I think Vlad has made it pretty clear what his intentions are.

http://astuteblogger.blogspot.com/search?q=putin+biography

Anonymous said...

I agree, Pastorius. And just why is our pres giving him "historical" cover to do it??

Rhetorical question.

Ro

nunya said...

Yeah, she could have mentioned that communism has to fail, because it's an inherently parasitic ideology which is predicated on a death-wish, which not only cannibalizes once it kills off the class enemy, but doesn't even make sense in theory. It's like the underwear gnomes:

1) Vastly expand governmental power to regulate every aspect of life and take away all individual determinism, resulting in an enormous, ridiculously powerful, inherently tyrannical state.

2) _______________

3) Worker's paradise, power to the little guy.

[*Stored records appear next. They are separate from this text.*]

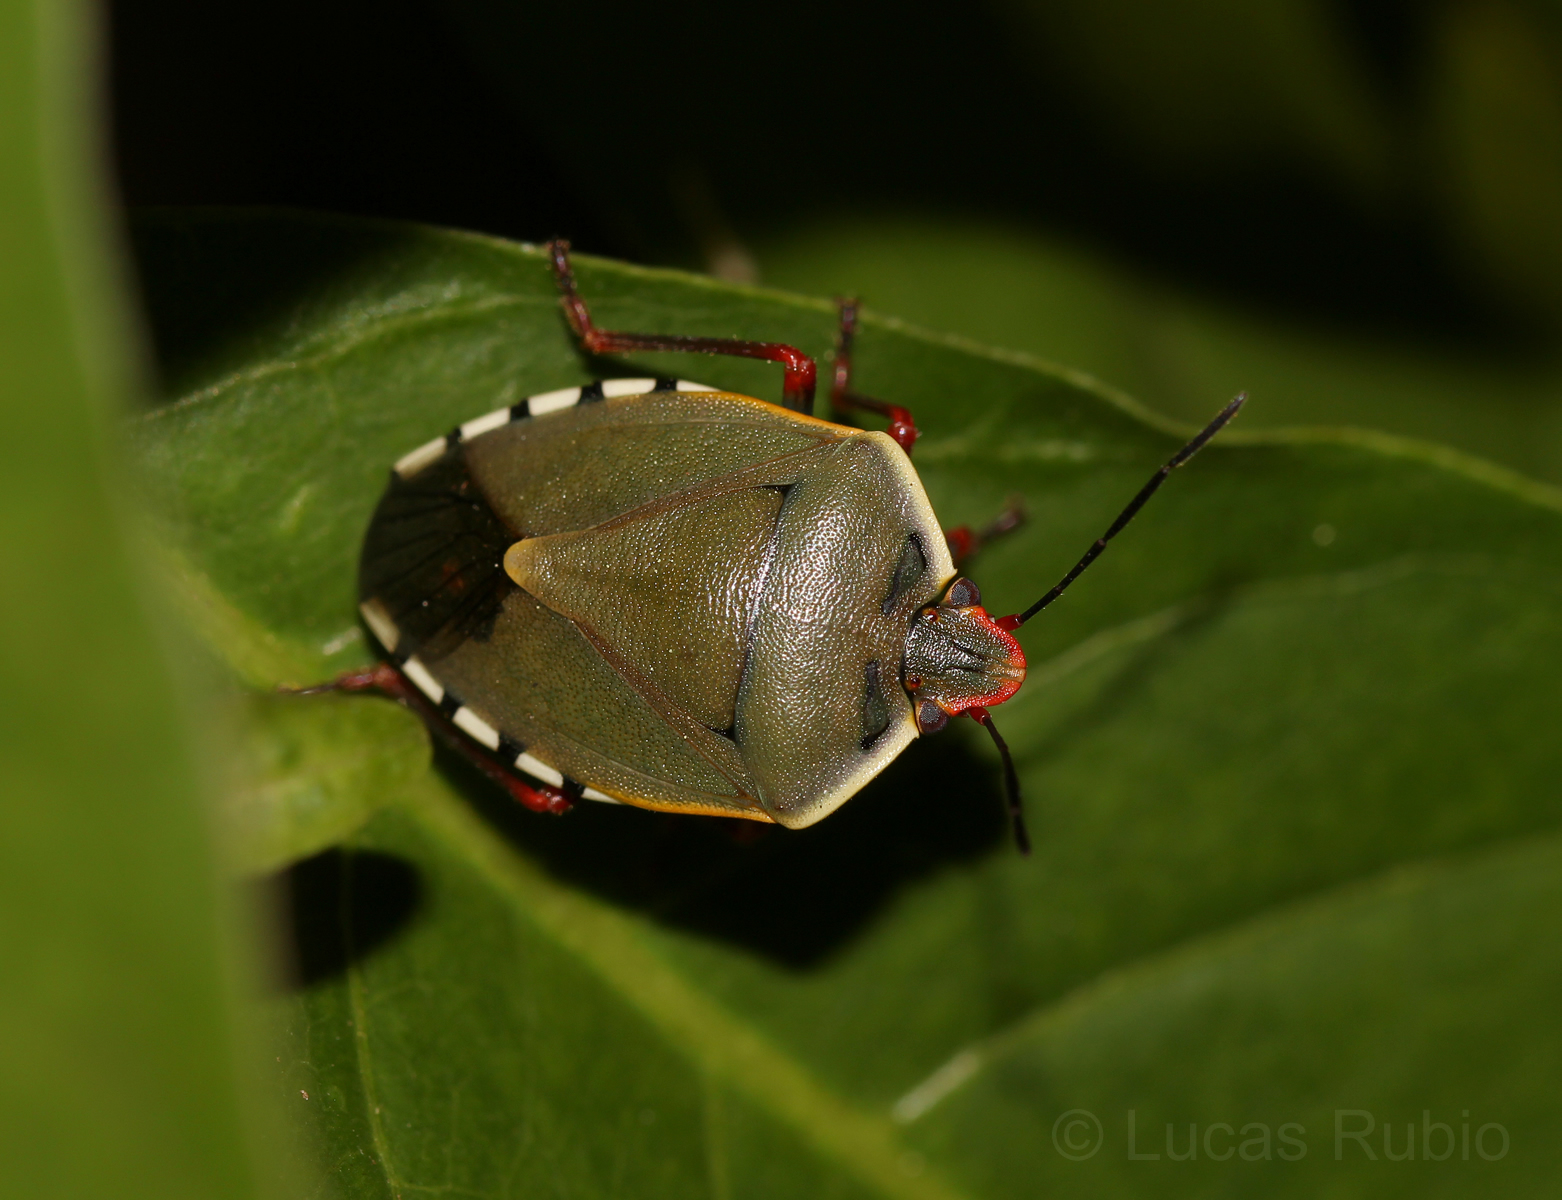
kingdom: Animalia
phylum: Arthropoda
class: Insecta
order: Hemiptera
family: Pentatomidae
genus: Chinavia
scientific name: Chinavia erythrocnemis
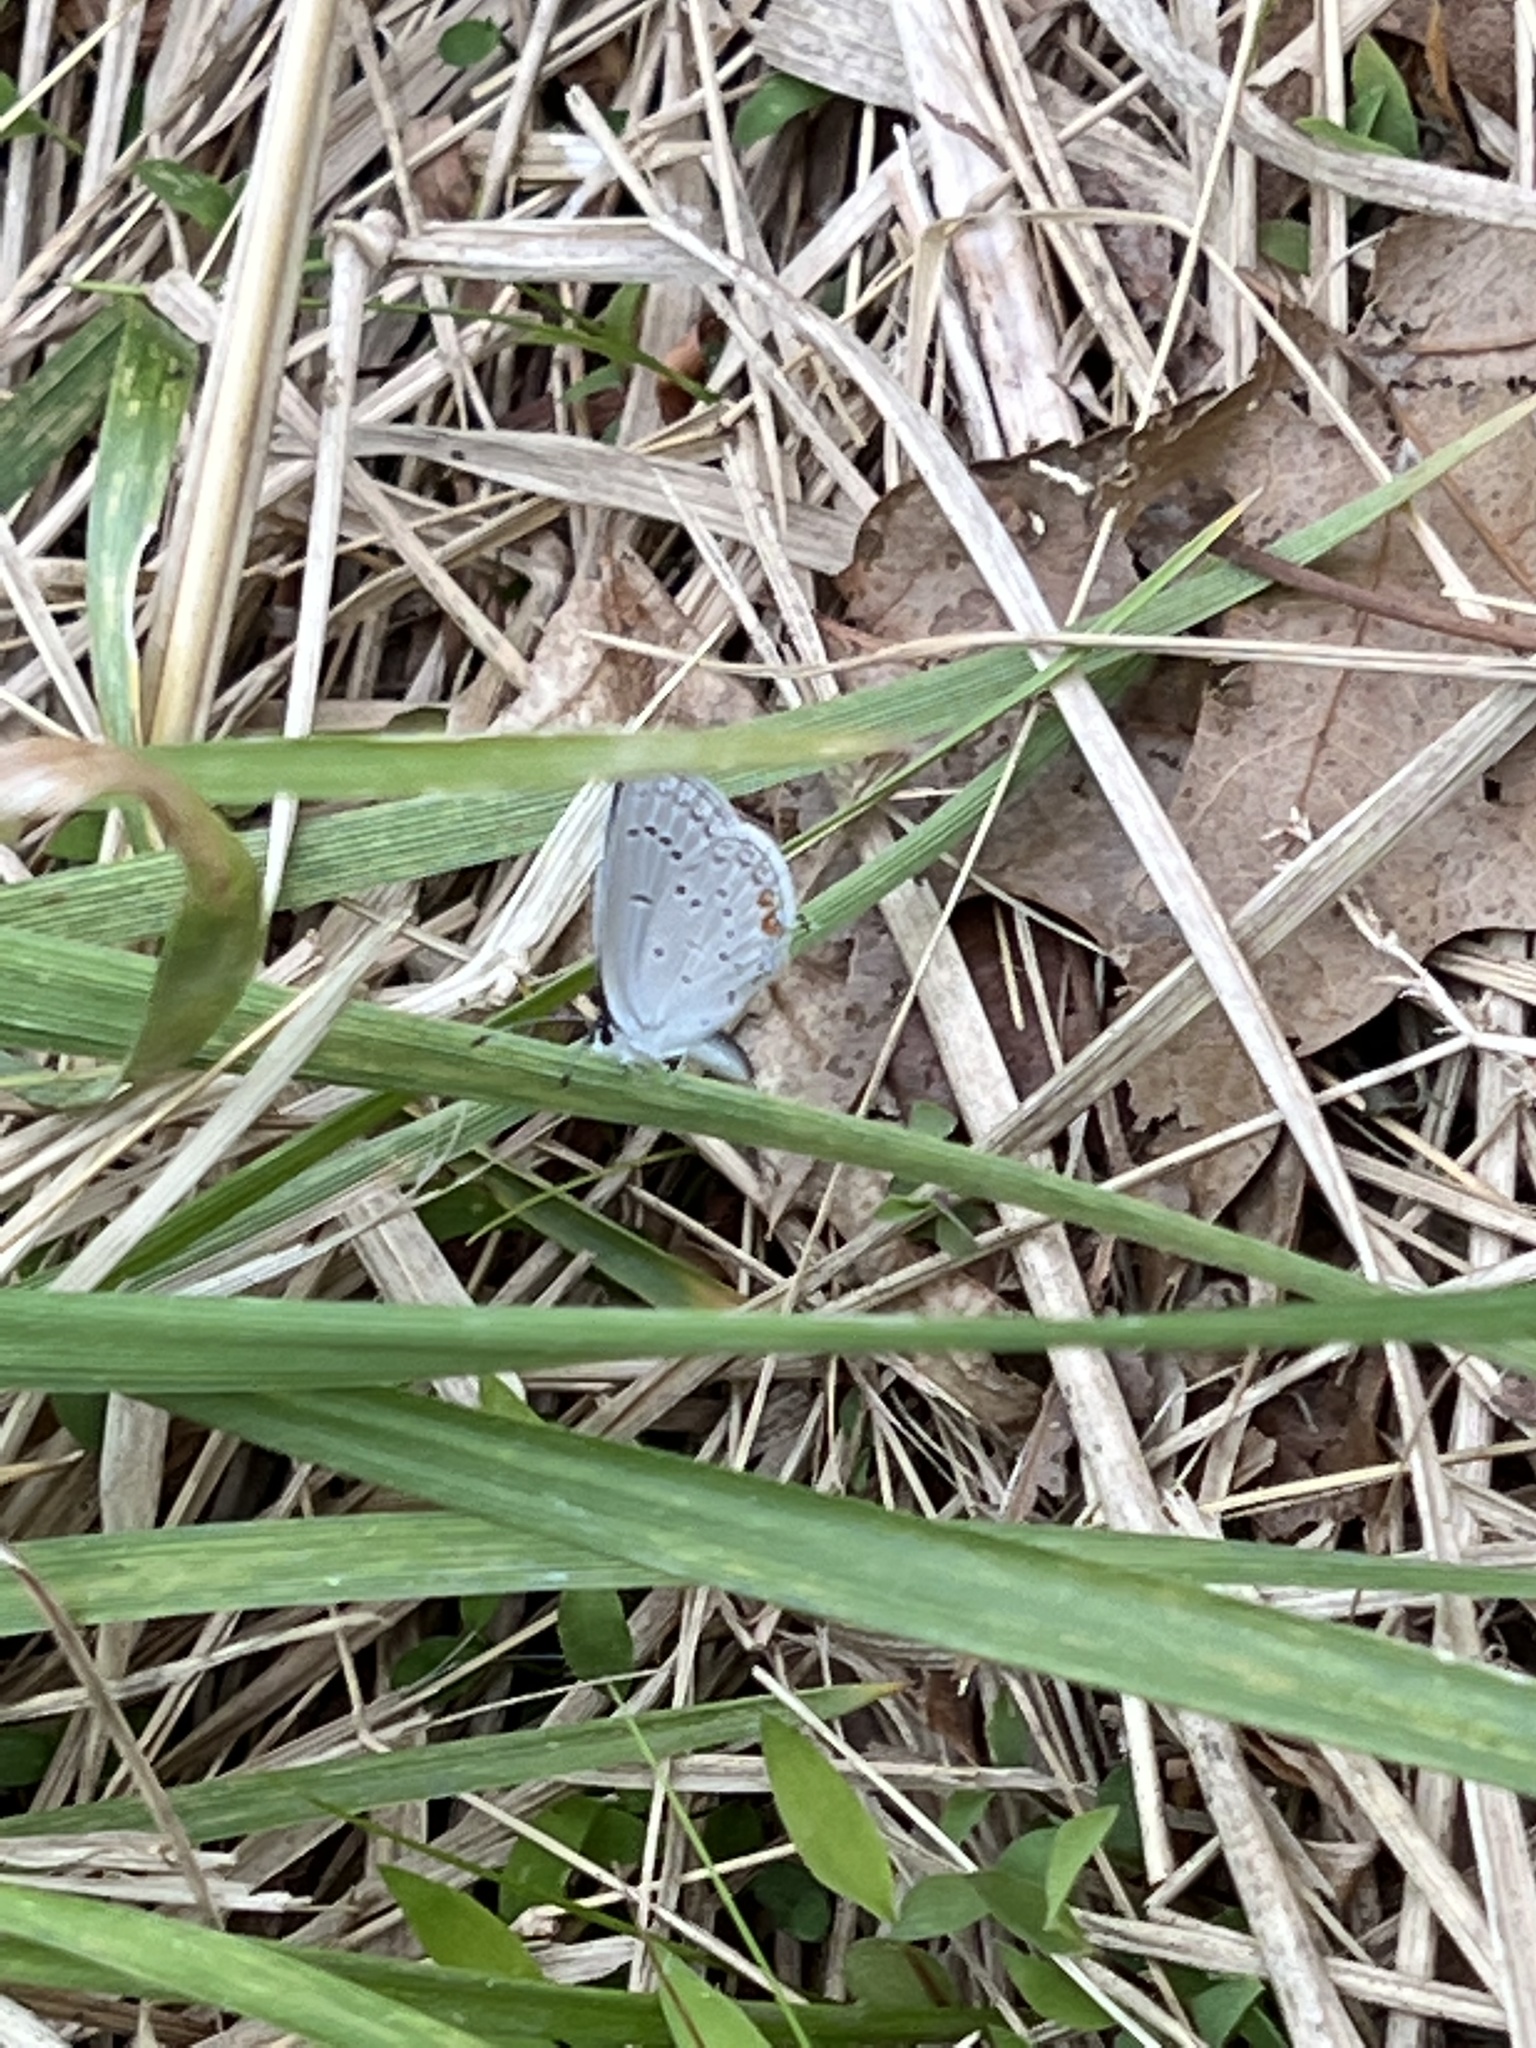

What ultimately destroyed the USSR was that we isolated them, and since parasitic ideologies like communism and Islam can't survive without others to parasitize, and cannibalize in their absence, it naturally fell apart. Reagan certainly sped it along by supporting dissidents, religion, oil, and Star Wars.

Pastorius said...

Jdamn,
Exactly.

Well put.

Vladtepesblog.com said...
This comment has been removed by the author.
Vladtepesblog.com said...

n case anyone is not familiar with jdamn's reference: underpants gnomes

Pastorius said...

Yeah, I didn't get her underpants gnomes comment, cuz I hadn't seen it, but I generally understood the idea.

Actually Underpants Gnomes is a better phrase than Nanny State, in my book.